Recorded with Gilla Band bassist Daniel Fox, Silverbacks become an entity in and of themselves, streaked with ambition.
Words: Elvis Thirlwell | Photo: Roisin Murphy O’sullivan
Boy oh boy don’t Silverbacks grow up so fast these days! 18 months on from ‘Fad’ – their rancorous and angular post-punk debut – this Dublin quintet raise eyebrows with multi-faceted follow-up ‘Archive Material’.

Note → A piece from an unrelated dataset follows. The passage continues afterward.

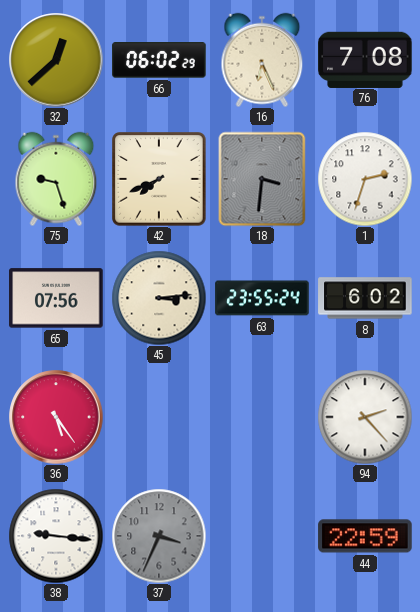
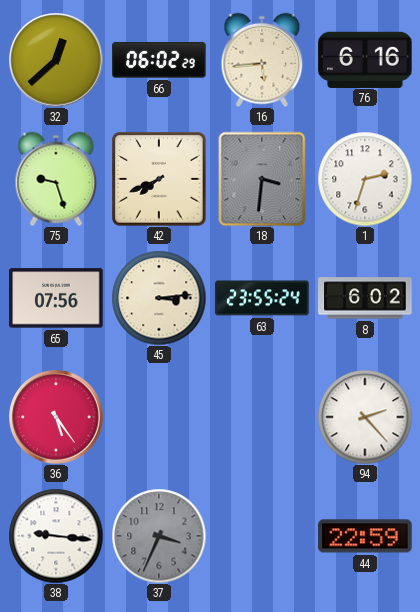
16: 6:26 -> 5:44
76: 7:08 -> 6:16
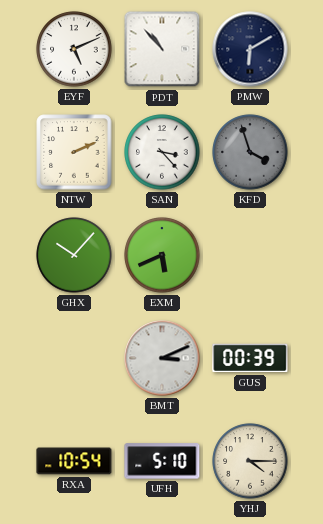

Recorded with Gilla Band bassist Daniel Fox, the reinforced influences of Television and Pavement – so beloved of founding brothers Daniel and Killian O’Kelly – seals their latest work with the mark of a delightfully obvious creative maturity. There’s steadier, more considered rhythms, the idiosyncratic criss-cross-wiring of guitars into harmonious asymmetry, craftily rendered. There’s that glass-shard voice, splintered with poetry, redolent of a received, homespun, wisdom – peeling away from the heavy Irish-accents of the band’s debut, it has Atlanticised towards more worldly, Reed-cum-Malkmas barks and brays.

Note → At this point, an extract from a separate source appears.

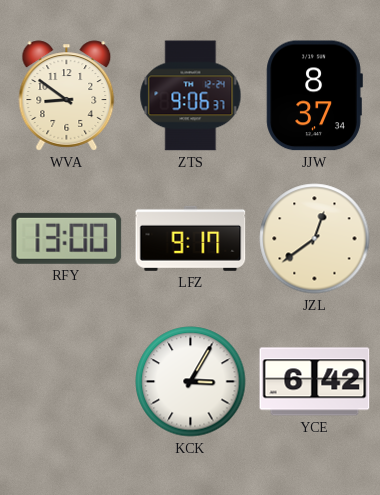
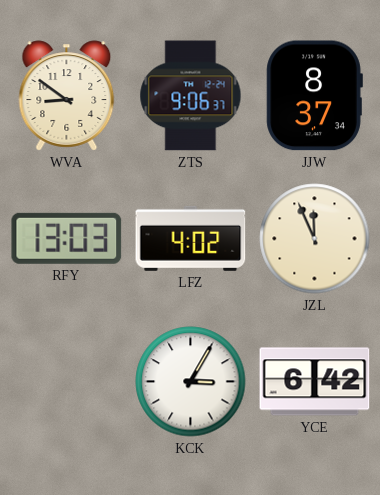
RFY: 13:00 -> 13:03
LFZ: 9:17 -> 4:02
JZL: 12:39 -> 11:56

While slotting here and there into ready-made moulds of stumbling post-punk a la Pottery/ Squid – illustrated by the preliminary rumbles of the excellent eponymous opener, or the shouty shouty labours of ‘Recycle Culture’ – Archive Material jags more than enough times towards exquisitely elegant and artfully construed innovations as to keep us rapt in admiration. Album highlight, ‘A Job Worth Something’, detailing Daniel O’Kelly’s guilty reflections of his sister’s risk-ridden work on a covid ward, tackles a rakish B-52s-esque beat with heart-shredding aplomb. The leftfield-as-fuck ‘Carshade’ hearses into view with a ponderous Rhodes piano, offering glittering ambient beauty- like an angel sombrely floating down from the pearly gates to tenderly inform us of some extremely bad news.

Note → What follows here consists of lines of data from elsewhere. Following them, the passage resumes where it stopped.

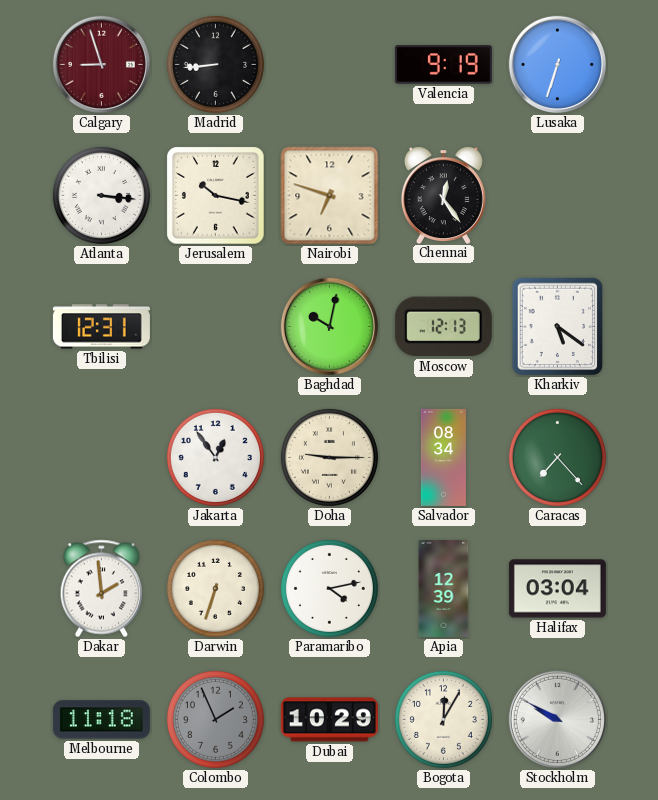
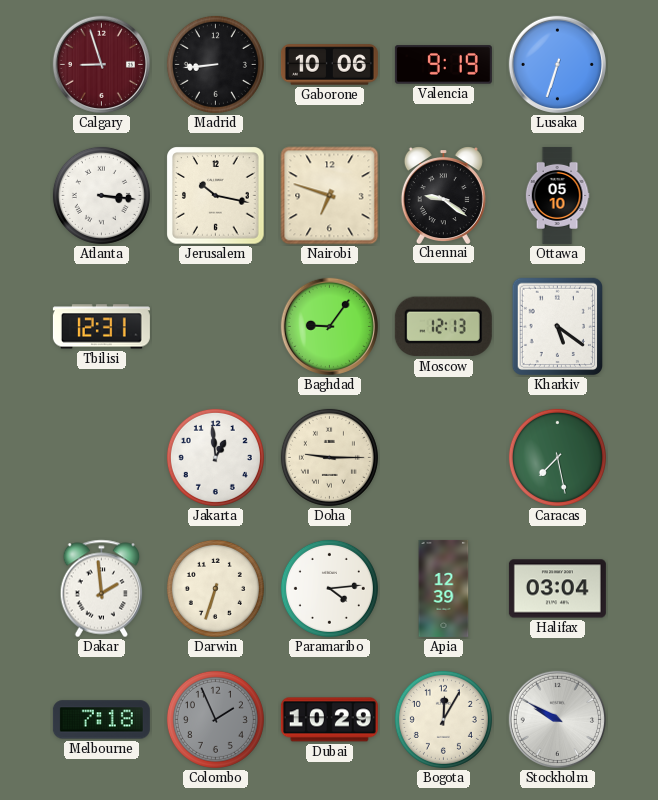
Gaborone: none -> 10:06
Chennai: 12:24 -> 9:21
Ottawa: none -> 05:10
Baghdad: 10:02 -> 9:06
Jakarta: 12:54 -> 12:59
Salvador: 08:34 -> none
Caracas: 7:23 -> 7:28
Paramaribo: 4:13 -> 4:14
Melbourne: 11:18 -> 7:18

A further hidden weapon in the Silverbacks armoury is part-time vocals of bassist Emma Hanlon; performing on a clutch of tracks, her adoringly folkish melodies memorably take centre stage on closer ‘I’m Wild’ – a witching, psych-folk tumble that butterflies so grungy-gorgeous that it’s a mind-stretch to identify these sounds with anything preceding it. As an oxbow lake isolates from a meandering river, Silverbacks are rapidly becoming an entity in and of themselves, streaked with ambition.